The family is grieving, exhausted, confused, and trying to understand what has happened to someone they love. In those moments, conversations about organ donation require enormous sensitivity. The decision cannot feel like pressure. It cannot feel like an administrative process. It has to feel like a genuine opportunity for the family to honour the wishes of the person they have lost. Sometimes families say yes. Sometimes they say no. Both responses deserve respect.


One of the misconceptions about organ donation is that increasing donor registrations will automatically increase the number of transplants. In reality, the medical circumstances that allow donation are quite rare. Only a small proportion of deaths occur in conditions compatible with organ donation, usually involving catastrophic brain injury in intensive care. Even then, medical suitability and timing can affect whether donation is possible.


This means that improving donation rates is not simply a matter of public awareness. It also requires strong hospital systems that recognise potential donors and support clinicians through the complex process that follows. Training, communication, and coordination all matter. Yet even the most sophisticated systems depend on something more human: relationships.


Donation programmes rely on cooperation between many different groups. Intensive care clinicians care for the patient. Donation coordinators guide the process with families. Transplant surgeons prepare to receive organs. Administrators and policymakers create the frameworks that support the system. When these groups trust each other and communicate well, donation programmes function smoothly. When relationships break down, opportunities can be missed.

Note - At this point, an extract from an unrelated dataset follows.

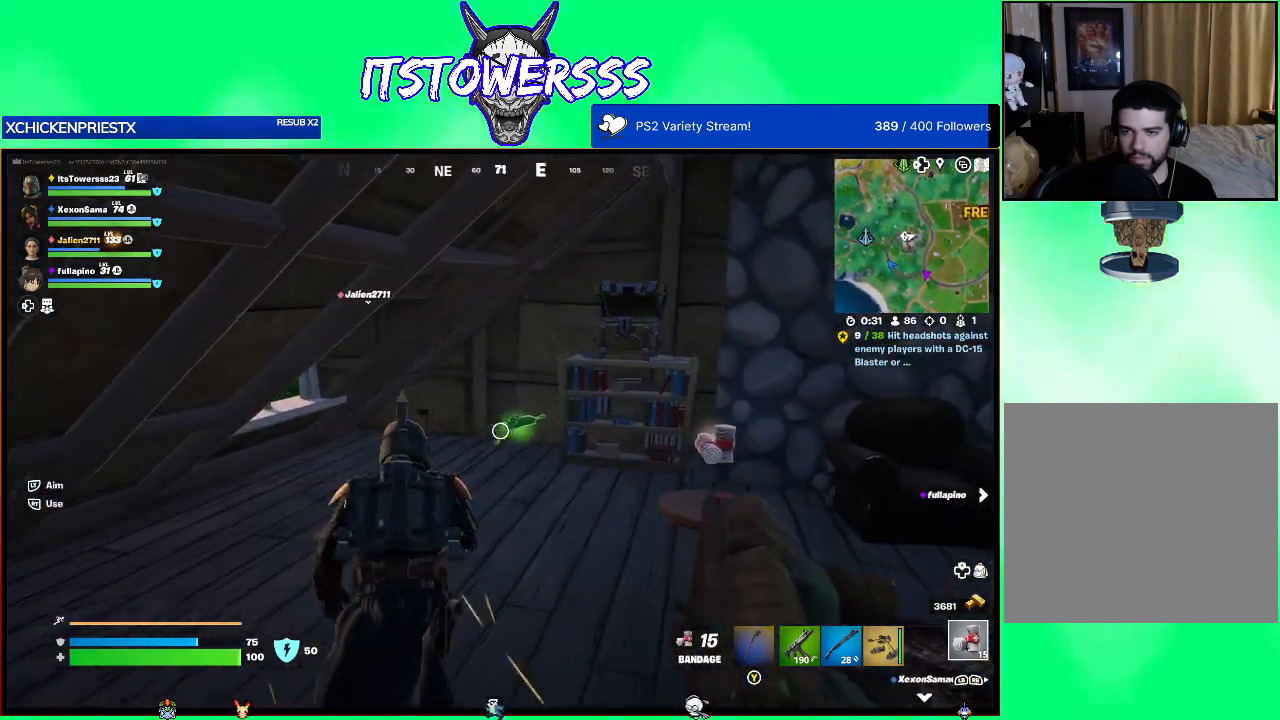
{"buttons": [], "left_stick": "center", "right_stick": "right", "events": [[183, "right_stick", "center"], [267, "left_stick", "center"], [417, "right_stick", "right"]]}
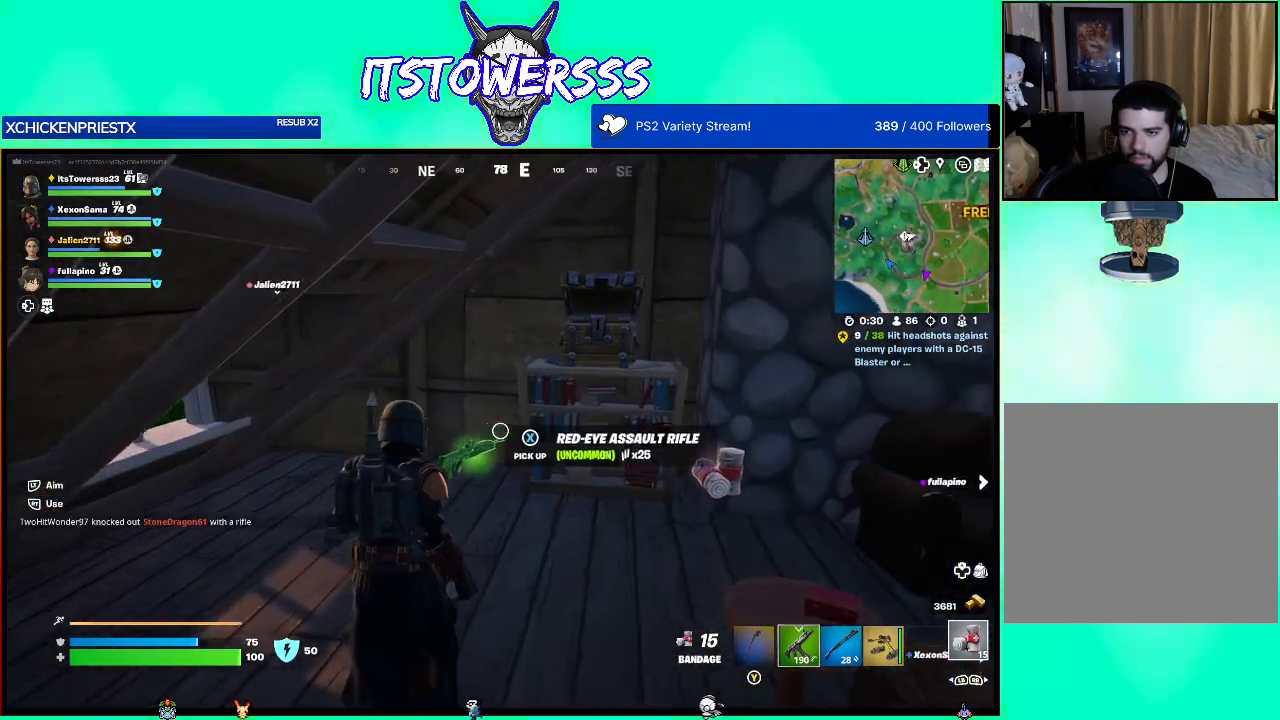
{"buttons": [], "left_stick": "up", "right_stick": "center", "events": [[17, "left_stick", "up"], [333, "right_stick", "center"]]}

Working in this field also reminds you that healthcare professionals carry emotional burdens that are not always visible. ICU staff regularly confront situations that most people do only once or twice in their lives. Death is not an abstraction in intensive care; it is a daily presence. Supporting families through those moments is part of the job, but it takes a toll. Clinicians learn to balance empathy with professionalism, compassion with the need to continue functioning in a high-pressure environment.


Organ donation conversations occur within that emotional landscape.


What makes donation remarkable is the generosity that families sometimes show despite their grief. Agreeing to donate organs in the hours following a loved one’s death is an extraordinary act of altruism. It is not something that can be demanded or expected. It is something that must be received with humility.


This is why maintaining public trust is so important. Organ donation programmes succeed only when the community believes the system deserves their confidence. Transparency, ethical clarity, and respectful communication are essential.


There is also a tendency in policy discussions to assume that structural reform can dramatically increase donation numbers. While improvements are always possible, we must also recognise the natural limits of the process. The goal should not be unrealistic targets but rather a commitment to ensuring that when donation is possible, it is handled well.

Handled well means respecting patients, supporting families, and ensuring that the clinical process is conducted with integrity.


Looking back on years spent working in intensive care and organ donation, what strikes me most is not the complexity of the medical procedures or the policy frameworks that surround them. It is the quiet dignity of the people involved.


Families who choose generosity in the midst of grief. Clinicians who navigate the hardest conversations with compassion. Recipients who carry the knowledge that their second chance came from someone else’s loss.

Organ donation is sometimes discussed as a healthcare system or a public policy issue. In truth, it is something much more human. It is a moment when a community expresses its values.


Our responsibility, whether as clinicians, administrators, or policymakers, is simply to look after that trust.


If we do that well, the system will continue to work.



And if we forget it, no amount of policy reform will save it.